Work request
Print every record word for word.

(Beginning of Source information)

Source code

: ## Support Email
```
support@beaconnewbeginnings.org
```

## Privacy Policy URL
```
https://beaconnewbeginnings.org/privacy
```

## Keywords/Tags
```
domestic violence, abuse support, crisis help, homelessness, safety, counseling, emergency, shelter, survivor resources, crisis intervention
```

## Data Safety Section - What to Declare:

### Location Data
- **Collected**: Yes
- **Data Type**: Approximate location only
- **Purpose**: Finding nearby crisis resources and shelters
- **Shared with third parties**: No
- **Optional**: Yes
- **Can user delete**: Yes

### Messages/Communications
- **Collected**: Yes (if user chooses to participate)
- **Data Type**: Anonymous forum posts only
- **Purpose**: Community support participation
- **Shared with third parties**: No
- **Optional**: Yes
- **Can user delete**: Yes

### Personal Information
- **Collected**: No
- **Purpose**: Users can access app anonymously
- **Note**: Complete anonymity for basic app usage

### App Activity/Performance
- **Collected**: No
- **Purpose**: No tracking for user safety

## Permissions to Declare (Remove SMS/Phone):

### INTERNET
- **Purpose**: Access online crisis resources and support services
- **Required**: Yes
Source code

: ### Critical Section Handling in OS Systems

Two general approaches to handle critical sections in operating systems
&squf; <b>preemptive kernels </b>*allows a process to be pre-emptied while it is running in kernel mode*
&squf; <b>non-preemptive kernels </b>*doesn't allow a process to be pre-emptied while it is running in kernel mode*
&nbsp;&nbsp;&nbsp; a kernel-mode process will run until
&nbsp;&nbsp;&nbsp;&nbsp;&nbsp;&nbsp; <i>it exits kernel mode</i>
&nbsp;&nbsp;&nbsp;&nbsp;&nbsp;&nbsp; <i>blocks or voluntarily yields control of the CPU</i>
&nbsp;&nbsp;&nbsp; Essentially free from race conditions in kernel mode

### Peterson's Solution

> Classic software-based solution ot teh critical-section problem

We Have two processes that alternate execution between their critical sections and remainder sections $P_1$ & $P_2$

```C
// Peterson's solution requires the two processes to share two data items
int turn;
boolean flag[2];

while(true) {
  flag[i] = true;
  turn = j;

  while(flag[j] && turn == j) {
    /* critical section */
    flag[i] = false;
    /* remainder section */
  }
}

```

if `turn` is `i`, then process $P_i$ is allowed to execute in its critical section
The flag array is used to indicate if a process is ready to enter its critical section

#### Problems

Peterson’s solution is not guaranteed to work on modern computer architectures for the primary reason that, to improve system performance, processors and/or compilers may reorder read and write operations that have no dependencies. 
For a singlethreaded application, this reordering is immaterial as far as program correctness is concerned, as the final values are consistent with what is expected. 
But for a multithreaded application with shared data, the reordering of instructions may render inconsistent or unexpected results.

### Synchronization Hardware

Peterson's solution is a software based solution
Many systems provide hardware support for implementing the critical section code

(End of Source information)

Your response
Source code

: ## Support Email
```
support@beaconnewbeginnings.org
```

## Privacy Policy URL
```
https://beaconnewbeginnings.org/privacy
```

## Keywords/Tags
```
domestic violence, abuse support, crisis help, homelessness, safety, counseling, emergency, shelter, survivor resources, crisis intervention
```

## Data Safety Section - What to Declare:

### Location Data
- **Collected**: Yes
- **Data Type**: Approximate location only
- **Purpose**: Finding nearby crisis resources and shelters
- **Shared with third parties**: No
- **Optional**: Yes
- **Can user delete**: Yes

### Messages/Communications
- **Collected**: Yes (if user chooses to participate)
- **Data Type**: Anonymous forum posts only
- **Purpose**: Community support participation
- **Shared with third parties**: No
- **Optional**: Yes
- **Can user delete**: Yes

### Personal Information
- **Collected**: No
- **Purpose**: Users can access app anonymously
- **Note**: Complete anonymity for basic app usage

### App Activity/Performance
- **Collected**: No
- **Purpose**: No tracking for user safety

## Permissions to Declare (Remove SMS/Phone):

### INTERNET
- **Purpose**: Access online crisis resources and support services
- **Required**: Yes
Source code

: ### Critical Section Handling in OS Systems

Two general approaches to handle critical sections in operating systems
&squf; <b>preemptive kernels </b>*allows a process to be pre-emptied while it is running in kernel mode*
&squf; <b>non-preemptive kernels </b>*doesn't allow a process to be pre-emptied while it is running in kernel mode*
&nbsp;&nbsp;&nbsp; a kernel-mode process will run until
&nbsp;&nbsp;&nbsp;&nbsp;&nbsp;&nbsp; <i>it exits kernel mode</i>
&nbsp;&nbsp;&nbsp;&nbsp;&nbsp;&nbsp; <i>blocks or voluntarily yields control of the CPU</i>
&nbsp;&nbsp;&nbsp; Essentially free from race conditions in kernel mode

### Peterson's Solution

> Classic software-based solution ot teh critical-section problem

We Have two processes that alternate execution between their critical sections and remainder sections $P_1$ & $P_2$

```C
// Peterson's solution requires the two processes to share two data items
int turn;
boolean flag[2];

while(true) {
  flag[i] = true;
  turn = j;

  while(flag[j] && turn == j) {
    /* critical section */
    flag[i] = false;
    /* remainder section */
  }
}

```

if `turn` is `i`, then process $P_i$ is allowed to execute in its critical section
The flag array is used to indicate if a process is ready to enter its critical section

#### Problems

Peterson’s solution is not guaranteed to work on modern computer architectures for the primary reason that, to improve system performance, processors and/or compilers may reorder read and write operations that have no dependencies. 
For a singlethreaded application, this reordering is immaterial as far as program correctness is concerned, as the final values are consistent with what is expected. 
But for a multithreaded application with shared data, the reordering of instructions may render inconsistent or unexpected results.

### Synchronization Hardware

Peterson's solution is a software based solution
Many systems provide hardware support for implementing the critical section code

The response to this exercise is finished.